The word "Right" may appear in the records below. Report how many lines contain it, and write nothing besides the number.

+===+

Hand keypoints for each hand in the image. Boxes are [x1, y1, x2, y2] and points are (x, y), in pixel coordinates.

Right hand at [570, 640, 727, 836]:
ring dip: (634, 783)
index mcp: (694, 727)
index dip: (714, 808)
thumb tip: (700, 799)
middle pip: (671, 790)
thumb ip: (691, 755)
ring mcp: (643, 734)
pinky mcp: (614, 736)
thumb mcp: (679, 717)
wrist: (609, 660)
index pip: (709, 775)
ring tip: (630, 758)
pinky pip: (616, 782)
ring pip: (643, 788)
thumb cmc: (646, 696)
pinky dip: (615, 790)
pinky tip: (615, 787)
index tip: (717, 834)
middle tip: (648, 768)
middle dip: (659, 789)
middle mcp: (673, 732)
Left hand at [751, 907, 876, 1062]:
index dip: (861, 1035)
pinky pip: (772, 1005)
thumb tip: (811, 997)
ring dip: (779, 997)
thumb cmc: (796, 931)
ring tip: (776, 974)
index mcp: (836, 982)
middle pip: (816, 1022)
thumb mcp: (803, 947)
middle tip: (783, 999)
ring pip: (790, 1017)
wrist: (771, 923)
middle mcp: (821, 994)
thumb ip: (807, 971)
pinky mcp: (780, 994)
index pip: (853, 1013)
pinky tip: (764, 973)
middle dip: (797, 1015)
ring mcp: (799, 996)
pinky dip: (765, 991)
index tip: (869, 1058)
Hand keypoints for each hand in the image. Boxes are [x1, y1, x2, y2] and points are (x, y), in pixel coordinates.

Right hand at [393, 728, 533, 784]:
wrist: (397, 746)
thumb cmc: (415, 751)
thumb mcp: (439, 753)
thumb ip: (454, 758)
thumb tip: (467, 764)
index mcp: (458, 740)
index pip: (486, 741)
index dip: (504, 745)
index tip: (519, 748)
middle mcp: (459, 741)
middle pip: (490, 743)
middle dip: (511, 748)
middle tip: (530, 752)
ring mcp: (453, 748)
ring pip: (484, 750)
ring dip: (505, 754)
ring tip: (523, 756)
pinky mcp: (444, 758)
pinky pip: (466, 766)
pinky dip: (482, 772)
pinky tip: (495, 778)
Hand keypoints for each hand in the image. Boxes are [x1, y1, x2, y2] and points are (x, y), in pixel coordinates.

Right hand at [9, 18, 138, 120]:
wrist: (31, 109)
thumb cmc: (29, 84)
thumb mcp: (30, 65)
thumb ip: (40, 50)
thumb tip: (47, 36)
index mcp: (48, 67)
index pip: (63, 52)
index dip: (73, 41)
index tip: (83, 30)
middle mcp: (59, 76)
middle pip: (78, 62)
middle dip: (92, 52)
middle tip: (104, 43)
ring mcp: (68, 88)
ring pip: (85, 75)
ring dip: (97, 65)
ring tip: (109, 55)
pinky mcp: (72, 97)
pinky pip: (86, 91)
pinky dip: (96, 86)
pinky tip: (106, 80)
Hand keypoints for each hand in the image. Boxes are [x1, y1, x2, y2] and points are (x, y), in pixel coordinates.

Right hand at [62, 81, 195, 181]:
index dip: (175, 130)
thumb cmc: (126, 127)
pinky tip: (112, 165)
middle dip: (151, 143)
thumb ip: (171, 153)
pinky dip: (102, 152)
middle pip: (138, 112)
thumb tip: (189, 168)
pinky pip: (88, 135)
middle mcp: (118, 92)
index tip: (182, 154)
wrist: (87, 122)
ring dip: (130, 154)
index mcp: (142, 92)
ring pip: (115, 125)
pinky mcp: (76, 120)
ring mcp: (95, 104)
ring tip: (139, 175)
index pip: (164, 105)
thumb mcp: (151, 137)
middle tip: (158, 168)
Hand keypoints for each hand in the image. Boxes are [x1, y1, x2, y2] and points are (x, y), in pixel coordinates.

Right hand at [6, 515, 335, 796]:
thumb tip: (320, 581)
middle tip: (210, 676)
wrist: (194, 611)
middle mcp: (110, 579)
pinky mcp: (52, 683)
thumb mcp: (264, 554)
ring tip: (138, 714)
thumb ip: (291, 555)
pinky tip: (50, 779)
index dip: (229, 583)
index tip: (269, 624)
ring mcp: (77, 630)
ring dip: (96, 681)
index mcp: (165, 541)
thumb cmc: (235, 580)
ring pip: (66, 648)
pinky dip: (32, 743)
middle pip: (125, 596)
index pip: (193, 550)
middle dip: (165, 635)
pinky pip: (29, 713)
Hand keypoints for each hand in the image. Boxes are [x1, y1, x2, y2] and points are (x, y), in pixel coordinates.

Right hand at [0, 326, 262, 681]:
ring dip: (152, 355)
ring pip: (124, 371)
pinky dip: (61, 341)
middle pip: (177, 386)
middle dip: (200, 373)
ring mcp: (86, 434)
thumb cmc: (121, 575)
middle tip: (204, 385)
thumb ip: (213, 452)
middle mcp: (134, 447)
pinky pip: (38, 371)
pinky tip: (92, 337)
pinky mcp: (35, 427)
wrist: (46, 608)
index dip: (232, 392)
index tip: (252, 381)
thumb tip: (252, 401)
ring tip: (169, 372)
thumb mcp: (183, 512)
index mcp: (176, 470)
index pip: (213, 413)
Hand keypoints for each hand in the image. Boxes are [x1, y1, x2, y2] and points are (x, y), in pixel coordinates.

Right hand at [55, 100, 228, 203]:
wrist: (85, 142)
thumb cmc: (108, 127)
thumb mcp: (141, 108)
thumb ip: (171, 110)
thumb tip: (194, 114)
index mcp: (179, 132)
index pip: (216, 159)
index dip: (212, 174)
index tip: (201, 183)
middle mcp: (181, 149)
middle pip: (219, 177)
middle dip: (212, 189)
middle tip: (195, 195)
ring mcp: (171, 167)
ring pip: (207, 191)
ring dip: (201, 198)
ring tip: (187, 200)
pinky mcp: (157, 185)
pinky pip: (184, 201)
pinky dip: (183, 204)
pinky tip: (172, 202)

+===+

Output below: 7